Just one day after Starbucks (SBUX) announced it will be closing 150 stores in its most dense markets, like New York City, one of its emerging competitor is ready to fill the void.
Los Angeles-based coffee chain The Coffee Bean & Tea Leaf said late Tuesday that it will open 100 locations in New York City through its franchise Hudson River Coffee & Tea starting later this year as part of its aggressive national expansion.
The Coffee Bean & Tea Leaf currently operates 311 stores in the U.S., mostly concentrated in Southern California. At one point, the chain had 12 locations in New York. But all were closed in October 2016 due to unsuccessful management.
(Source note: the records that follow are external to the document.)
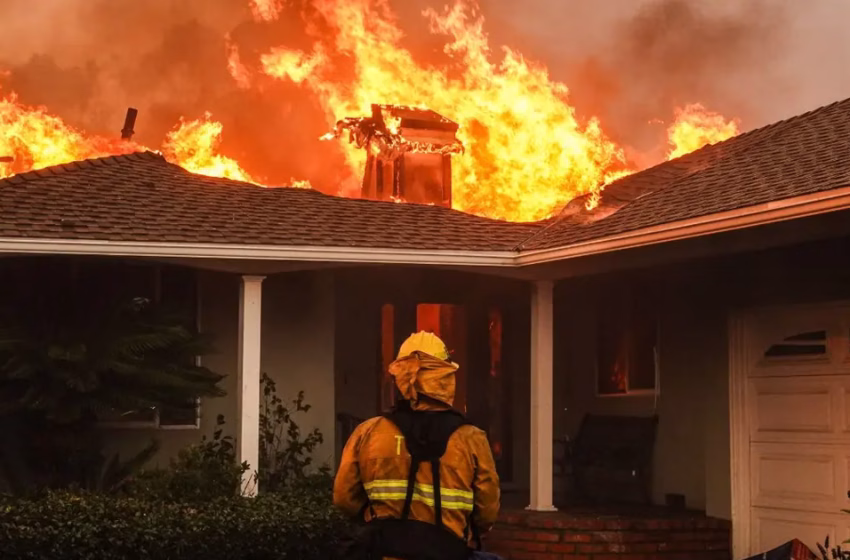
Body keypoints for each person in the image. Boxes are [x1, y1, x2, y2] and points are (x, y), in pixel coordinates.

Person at [334, 331, 501, 560]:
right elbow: (486, 514)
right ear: (445, 377)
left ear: (400, 376)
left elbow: (344, 500)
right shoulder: (472, 439)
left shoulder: (368, 433)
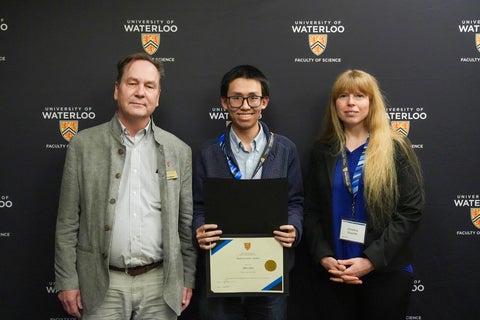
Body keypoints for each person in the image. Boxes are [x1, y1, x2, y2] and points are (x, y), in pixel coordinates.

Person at [54, 52, 197, 319]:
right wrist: (67, 280)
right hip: (100, 284)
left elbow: (185, 225)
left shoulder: (178, 150)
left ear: (157, 96)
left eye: (149, 86)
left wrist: (186, 277)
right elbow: (67, 222)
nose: (140, 92)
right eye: (132, 83)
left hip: (161, 284)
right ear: (117, 90)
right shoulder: (83, 146)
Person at [304, 69, 425, 320]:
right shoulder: (322, 151)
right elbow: (311, 210)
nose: (351, 102)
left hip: (385, 272)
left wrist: (370, 260)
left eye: (360, 96)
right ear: (334, 103)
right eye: (343, 96)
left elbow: (411, 210)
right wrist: (324, 256)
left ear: (372, 102)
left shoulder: (395, 148)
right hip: (334, 271)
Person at [192, 65, 304, 320]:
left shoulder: (285, 149)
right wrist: (199, 228)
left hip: (270, 272)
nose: (245, 105)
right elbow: (199, 206)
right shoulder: (208, 152)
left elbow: (295, 201)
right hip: (221, 271)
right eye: (236, 97)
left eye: (253, 98)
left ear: (264, 102)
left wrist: (294, 229)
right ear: (224, 102)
CEO John Fuller said the comeback this time has been made possible by the company’s steady growth in recent years.
“The return to New York is not only an indicator of our core strength as a leading roaster and retailer of coffee and tea, but also a strong indicator of our customers’ deep-rooted brand loyalty that exists across the globe,” Fuller said in a statement.
“New York has always been an important market for us,” said JJ Smith, the company’s vice president of franchise operations and business development.
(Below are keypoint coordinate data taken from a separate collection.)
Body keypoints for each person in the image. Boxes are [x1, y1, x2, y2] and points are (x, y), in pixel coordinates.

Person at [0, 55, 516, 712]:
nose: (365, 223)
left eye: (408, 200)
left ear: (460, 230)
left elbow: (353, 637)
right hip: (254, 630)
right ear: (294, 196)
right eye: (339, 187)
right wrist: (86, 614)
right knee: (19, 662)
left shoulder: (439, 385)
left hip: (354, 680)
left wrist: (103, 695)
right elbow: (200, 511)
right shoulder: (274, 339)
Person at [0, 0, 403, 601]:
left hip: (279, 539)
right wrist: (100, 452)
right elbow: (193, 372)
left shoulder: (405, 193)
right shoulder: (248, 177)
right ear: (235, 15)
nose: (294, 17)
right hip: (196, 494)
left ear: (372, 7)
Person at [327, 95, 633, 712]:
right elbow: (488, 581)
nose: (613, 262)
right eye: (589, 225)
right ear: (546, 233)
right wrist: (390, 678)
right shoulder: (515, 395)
The Coffee Bean & Tea Leaf strategically chose this specific time to make its New York comeback because Starbucks has begun to show signs of “fatigue,” Fuller said.
On Monday, Starbucks announced its plan to close 150 poorly performing stores in major U.S. cities in 2019. The number is three times the normal volume the chain evaluates every year.
The Coffee Bean & Tea Leaf differs from Starbucks by priding itself on a strong emphasis on the freshness of its coffee beans and healthy offering like tea (as shown in its name). The brand also labels itself a “third-wave coffee seller,” an emerging group of specialty coffee shops appealing to young, urban consumers.
Fuller suggested that Starbucks has become a victim of its density and has grown too big to stay relevant in the current coffee chain industry.
“We’re not as corporate. We’re the ones who get to decide,” Fuller said of himself and Smith in an interview with CNN, while Starbucks is “always out making political statements… sometimes it can be inflammatory,“ referring to Starbucks’ recent PR crisis following the controversial arrest of two black customers in a Philadelphia store.
New York is one of the world’s most coffee shop-dense cities. And yet, there is likely still unfulfilled demand. According to an analysis by data journalism site Priceconomics last year, New York ranked only fourth among U.S. cities on the number of coffee shops per 100,000 residents, lagging behind Washington D.C., San Francisco and even Atlanta.